The Golden Bough
The Golden Bough: A Study in Magic and Religion was originally (1900) a 13-volume work on the roots of European mythology and religion by British anthropologist Sir James George Frazer (1854-1941). He abridged the work into one 870-page volume, also titled The Golden Bough, in 1922. Later scholars in several fields have built upon the foundation he laid, especially those in comparative religion.The salient point of this seminal book (see The White Goddess) is that "primitive" religions from around the world share a great deal in common with each other and "modern" religions such as Christianity. The thesis of the book is that ancient religions were fertility cults that centred around the worship of, and periodic sacrifice of, a sacred king, the incarnation of a dying and reviving god, a solar deity who underwent a mystic marriage to a goddess of the earth, and who died at the harvest and who was reincarnated in the spring. It claimed that this legend was central to almost all of the world's mythologies. The most controversial claim, not stated plainly but strongly implied, was that Jesus Christ was yet another in the series of dying and reviving gods.
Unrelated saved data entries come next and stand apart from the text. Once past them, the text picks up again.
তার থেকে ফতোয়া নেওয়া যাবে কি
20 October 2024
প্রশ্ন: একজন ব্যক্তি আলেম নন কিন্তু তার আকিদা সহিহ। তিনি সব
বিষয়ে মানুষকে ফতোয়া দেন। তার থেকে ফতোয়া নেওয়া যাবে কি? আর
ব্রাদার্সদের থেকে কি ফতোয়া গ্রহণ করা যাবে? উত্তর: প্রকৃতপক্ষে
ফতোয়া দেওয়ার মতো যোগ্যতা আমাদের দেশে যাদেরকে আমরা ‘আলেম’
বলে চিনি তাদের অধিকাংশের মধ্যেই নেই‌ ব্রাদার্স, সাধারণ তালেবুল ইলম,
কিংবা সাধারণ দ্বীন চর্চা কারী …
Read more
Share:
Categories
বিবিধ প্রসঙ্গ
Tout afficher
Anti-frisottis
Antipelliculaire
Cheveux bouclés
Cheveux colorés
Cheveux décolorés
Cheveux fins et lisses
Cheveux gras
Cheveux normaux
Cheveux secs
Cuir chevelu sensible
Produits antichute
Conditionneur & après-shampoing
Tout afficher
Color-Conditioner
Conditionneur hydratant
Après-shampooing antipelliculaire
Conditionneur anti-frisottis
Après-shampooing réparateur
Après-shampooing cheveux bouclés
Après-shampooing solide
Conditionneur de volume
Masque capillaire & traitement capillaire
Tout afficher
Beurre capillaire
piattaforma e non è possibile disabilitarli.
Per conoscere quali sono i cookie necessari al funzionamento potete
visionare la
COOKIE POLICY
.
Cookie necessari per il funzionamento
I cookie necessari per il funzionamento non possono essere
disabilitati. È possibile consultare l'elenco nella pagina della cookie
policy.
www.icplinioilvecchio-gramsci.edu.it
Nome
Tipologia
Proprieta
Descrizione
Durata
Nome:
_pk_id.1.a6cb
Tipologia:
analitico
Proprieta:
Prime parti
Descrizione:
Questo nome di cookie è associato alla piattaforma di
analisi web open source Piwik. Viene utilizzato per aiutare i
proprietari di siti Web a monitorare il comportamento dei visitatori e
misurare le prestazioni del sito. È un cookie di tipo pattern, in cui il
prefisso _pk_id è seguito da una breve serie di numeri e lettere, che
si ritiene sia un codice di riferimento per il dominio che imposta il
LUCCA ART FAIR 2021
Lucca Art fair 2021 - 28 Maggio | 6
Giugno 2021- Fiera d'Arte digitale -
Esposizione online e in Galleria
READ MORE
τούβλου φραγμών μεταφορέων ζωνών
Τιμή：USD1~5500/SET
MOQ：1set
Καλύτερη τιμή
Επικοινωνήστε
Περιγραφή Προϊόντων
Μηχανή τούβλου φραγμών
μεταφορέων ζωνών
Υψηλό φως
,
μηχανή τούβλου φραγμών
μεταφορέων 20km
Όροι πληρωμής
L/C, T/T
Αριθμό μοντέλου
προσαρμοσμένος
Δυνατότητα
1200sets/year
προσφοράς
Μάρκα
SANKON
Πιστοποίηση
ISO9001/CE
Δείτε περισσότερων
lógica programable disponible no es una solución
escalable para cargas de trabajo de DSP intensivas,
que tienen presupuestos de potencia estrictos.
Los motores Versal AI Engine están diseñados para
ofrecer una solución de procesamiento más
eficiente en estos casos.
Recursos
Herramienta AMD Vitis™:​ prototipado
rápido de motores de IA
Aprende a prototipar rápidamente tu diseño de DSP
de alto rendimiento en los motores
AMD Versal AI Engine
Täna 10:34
Parts of the book, most notably its discussion of the symbolism of magic, and its elucidation of the concept of "sympathetic magic," remain well accepted by scholars today. The larger thesis about dying and reviving gods has not fared as well in the world of anthropology and comparative religion; most contemporary anthropologists have concluded that Frazer overinterpreted his evidence to fit it into the system.
The book has been even more influential in literature than it has been in anthropology. William Butler Yeats, James Joyce, D. H. Lawrence, T. S. Eliot, Robert Graves, and Ezra Pound are but a few of the major authors that have been deeply influenced by The Golden Bough. The system has also been borrowed by many fantasy novelists from Mary Renault forward. The literary impact of The Golden Bough has given its thesis a new life even as its influence in anthropology waned.
The title was taken from the painting The Golden Bough by the British artist Joseph Mallord William Turner (1775-1851) that showed Aeneas and the Sybil presenting the golden bough to the gatekeeper of Hades to gain admission.